在Nvidia GTX1080ti上运行以下代码时,如果FLOAT_DTYPE = tf.float16,则运行时间为0.61s,如果FLOAT_DTYPE = tf.float32,则时间为0.26s。时间轴显示scatter_sub占用了很大一部分时间。为什么float16比float32慢得多? Tensorflow版本是1.8。
import time
import tensorflow as tf
FLOAT_DTYPE = tf.float16
var = tf.get_variable("embedding", initializer = tf.ones(shape = [1000000, 5], dtype = FLOAT_DTYPE), dtype = FLOAT_DTYPE)
embeddings = tf.nn.embedding_lookup(var, [i for i in range(100000)])
w = tf.get_variable("w", shape = [5, 1], dtype = FLOAT_DTYPE)

来源记录:
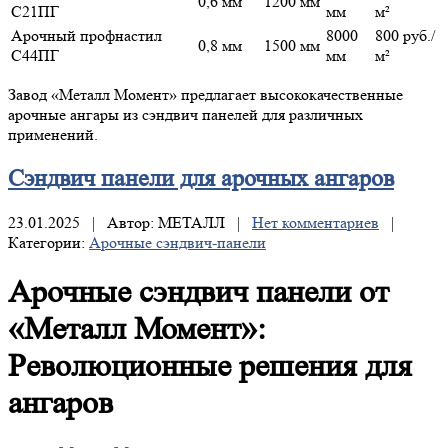
0,6 мм
1200 мм
С21ПГ
мм
м²
Арочный профнастил
8000
800 руб./
0,8 мм
1500 мм
С44ПГ
мм
м²
Завод «Металл Момент» предлагает высококачественные
арочные ангары из сэндвич панелей для различных
применений.
Сэндвич
панели для арочных ангаров
23.01.2025 | Автор: МЕТАЛЛ |
Нет комментариев
|
Категории:
Арочные сэндвич-панели
Арочные сэндвич панели от
«Металл Момент»:
Революционные решения для
ангаров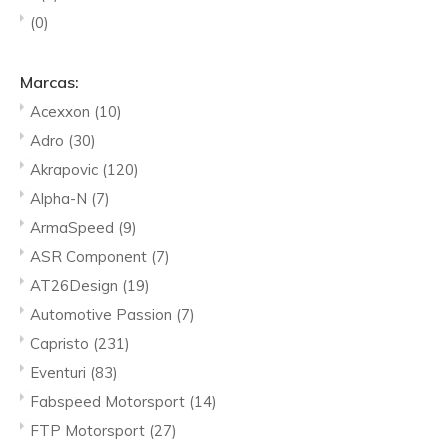
(0)
Marcas:
Acexxon
(10)
Adro
(30)
Akrapovic
(120)
Alpha-N
(7)
ArmaSpeed
(9)
ASR Component
(7)
AT26Design
(19)
Automotive Passion
(7)
Capristo
(231)
Eventuri
(83)
Fabspeed Motorsport
(14)
FTP Motorsport
(27)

§ 要做的事
a) 根据这篇TensorFlow帖子,回答下列问题:
(i) 代码是在哪款显卡上运行的?
(ii) FLOAT_DTYPE 设为 tf.float32 时,运行时间是多少?
(iii) 使用的 TensorFlow 版本是多少?
b) 判断下列说法是否与这篇TensorFlow帖子相符,回答"是"或"否",并原样引用帖子中起决定作用的文字:
(i) FLOAT_DTYPE 为 tf.float16 时,运行时间为0.61s。
(ii) 时间轴显示 embedding_lookup 占用了很大一部分时间。
(iii) 变量 w 的形状是 [5, 1]。
c) 从这篇TensorFlow帖子里的代码停下的地方往下写,把它补完。

§ 各题答案
a)
(i) Nvidia GTX1080ti
(ii) 0.26s
(iii) 1.8

b)
(i) 是。"如果FLOAT_DTYPE = tf.float16,则运行时间为0.61s"
(ii) 否。"时间轴显示scatter_sub占用了很大一部分时间"
(iii) 是。"w = tf.get_variable("w", shape = [5, 1], dtype = FLOAT_DTYPE)"

c)
z = tf.matmul(embeddings, w)
opt = tf.train.AdamOptimizer(1e-3, epsilon = 1e-4)
g = tf.gradients(z, xs = [var])
train = opt.apply_gradients([(g[0], var)])
with tf.Session() as sess:
tf.global_variables_initializer().run()
start = time.time()
for _ in range(10):
sess.run(train)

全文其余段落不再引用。